Naren—known for his contrarian investment styles—supervises 4.7 trillion worth of investor wealth. In an interview with Mint, he talks about the Mutual Fund (MF) industry, the importance of asset allocation and how the current market corrections are going to impact the industry. Edited excerpts:

You have recently given an asset allocation call in favor of debt over equity. Can you elaborate on this? Also, what is your view on gold?

In the last 13 years, Corporate India can easily borrow at very low rates (close to zero) globally. Today, this is no longer the case, given that rates have gone up. Domestic corporate entities, which have been rated AAA, may have to borrow locally. The flip side is that Indian equity valuations are not cheap. This will not allow equity valuations to rise substantially when the demand for credit from corporates and banks rises amid tight liquidity environment. Hence debt becomes an attractive asset class and bigger returns than equity will not be easy here. Debt funds look attractive right now because of their high yields due to high inflation and rising interest rates. Unlike the last two years, we believe that investors should start investing in debt.

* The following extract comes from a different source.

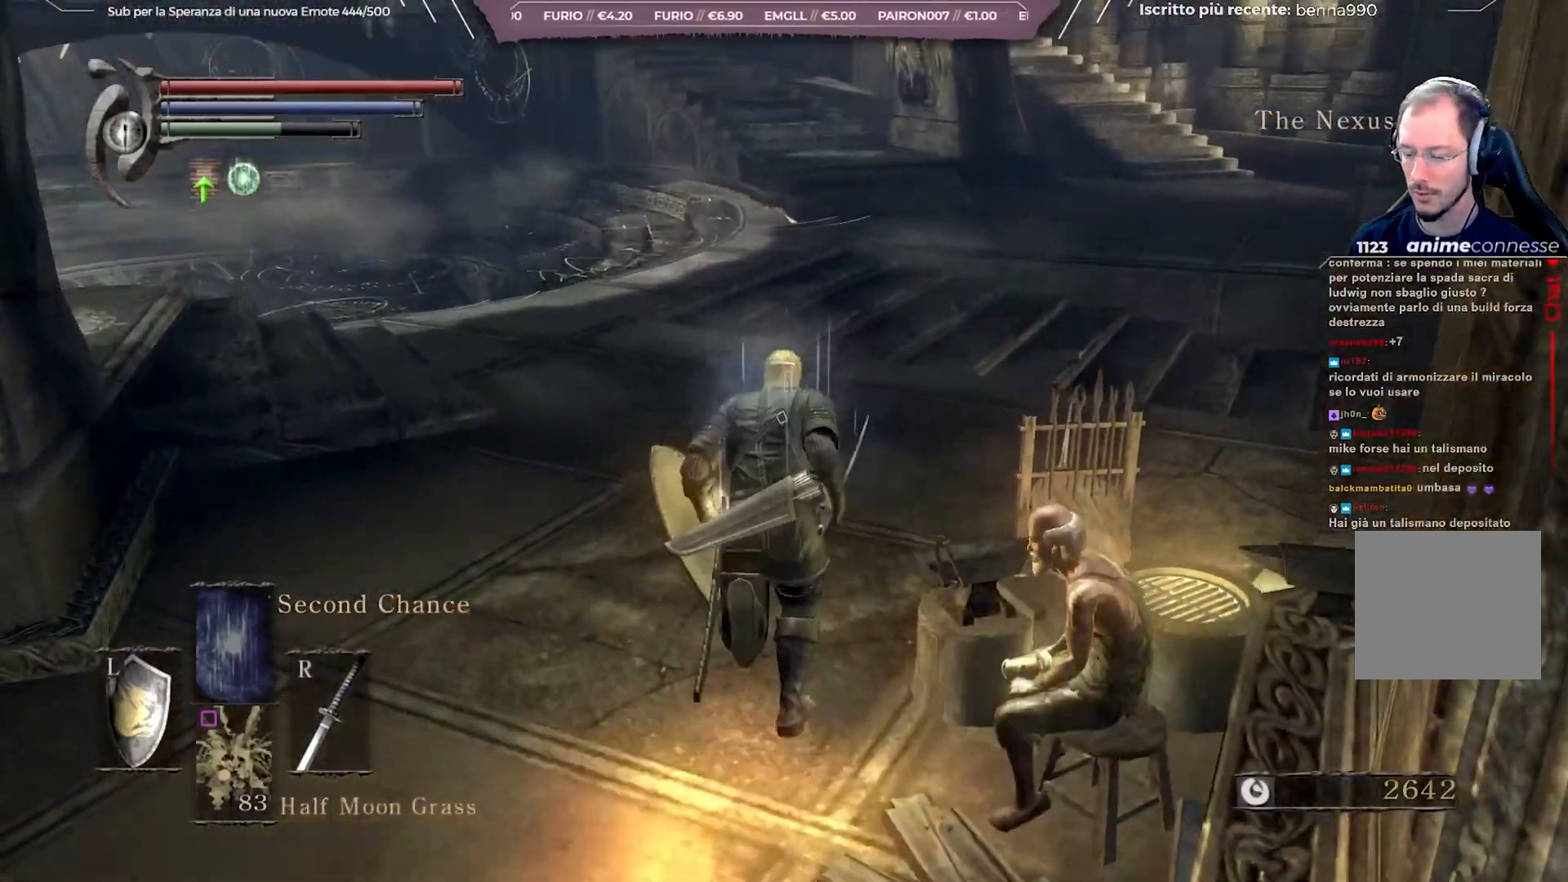
{"buttons": ["B"], "left_stick": "up", "right_stick": "right", "events": [[150, "right_stick", "center"], [400, "right_stick", "right"]]}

Separately, a combination of structural failures in cryptocurrencies, coupled with the tapping of global central banks, makes gold and silver interesting. When it comes to gold, the call was that the yellow metal could do well when the US Fed moves on a bearish path. Another aspect that gives us more confidence is that when cryptocurrencies stop being a source of comfort for investors globally, they will move back to gold. Unlike gold which is not dependent on any central exchange or individuals, cryptocurrencies are dependent on investors.

The Multi-Asset Fund recently completed a historic year. It has done better in recent times. What do you attribute to this?

If you consider the 20 year history of multi-asset funds, including the fund in its earlier avatar (dynamic plan), it has been an interesting experience. At ICICI Prudential, we believe that counter-cyclical investing is an interesting way of looking at equity markets and we can be agile in our investment approach. At different points of time, quality, value, growth, small and mid cap, large cap, PSU etc become cheaper. Being a multi-asset fund, apart from equity and debt, we are permitted to invest in Silver, Gold, REITs (Real Estate Investment Trusts) and InvITs (Infrastructure Investment Trusts). So, this is a fund that is managed by a group of investment experts at ICICI Prudential. They look at different asset classes that may behave differently under different economic and market conditions. Each asset class has its own performance cycle. We believe that in the coming decades as well, the counter-cyclical approach will continue to be an effective method of investing, but one must be prepared for short-term underperformance.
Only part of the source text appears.